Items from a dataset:
%%
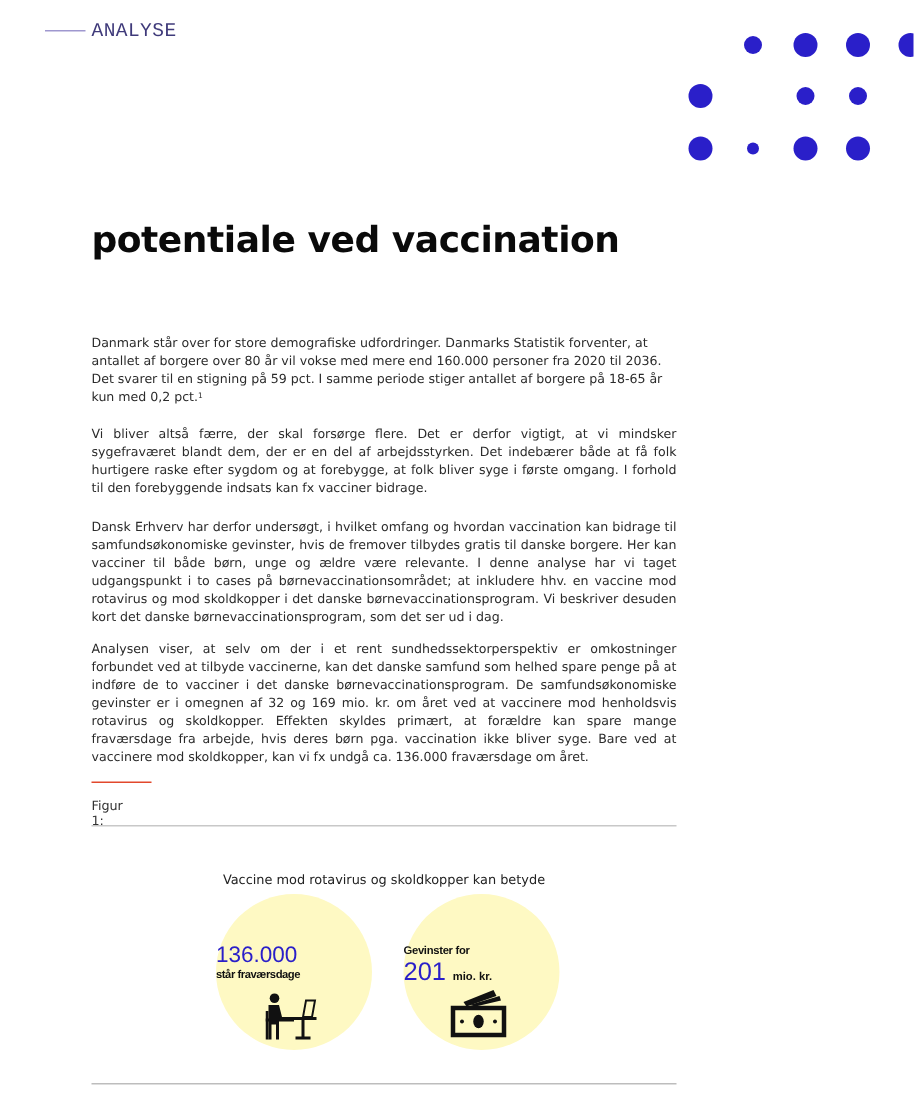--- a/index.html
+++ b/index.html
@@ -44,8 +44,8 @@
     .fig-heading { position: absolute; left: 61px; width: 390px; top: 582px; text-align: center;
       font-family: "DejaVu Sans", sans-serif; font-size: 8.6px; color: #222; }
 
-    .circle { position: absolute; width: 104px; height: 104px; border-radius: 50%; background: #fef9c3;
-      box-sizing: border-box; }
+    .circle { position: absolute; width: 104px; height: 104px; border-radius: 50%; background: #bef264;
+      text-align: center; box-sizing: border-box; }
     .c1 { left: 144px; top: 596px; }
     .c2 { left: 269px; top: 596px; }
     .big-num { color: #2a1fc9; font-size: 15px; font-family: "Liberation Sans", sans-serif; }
%%
→ **Exercise directions**
Without the pictures, write out every line above exactly as it appears.

→ **Answer box**
--- a/index.html
+++ b/index.html
@@ -44,8 +44,8 @@
     .fig-heading { position: absolute; left: 61px; width: 390px; top: 582px; text-align: center;
       font-family: "DejaVu Sans", sans-serif; font-size: 8.6px; color: #222; }
 
-    .circle { position: absolute; width: 104px; height: 104px; border-radius: 50%; background: #fef9c3;
-      box-sizing: border-box; }
+    .circle { position: absolute; width: 104px; height: 104px; border-radius: 50%; background: #bef264;
+      text-align: center; box-sizing: border-box; }
     .c1 { left: 144px; top: 596px; }
     .c2 { left: 269px; top: 596px; }
     .big-num { color: #2a1fc9; font-size: 15px; font-family: "Liberation Sans", sans-serif; }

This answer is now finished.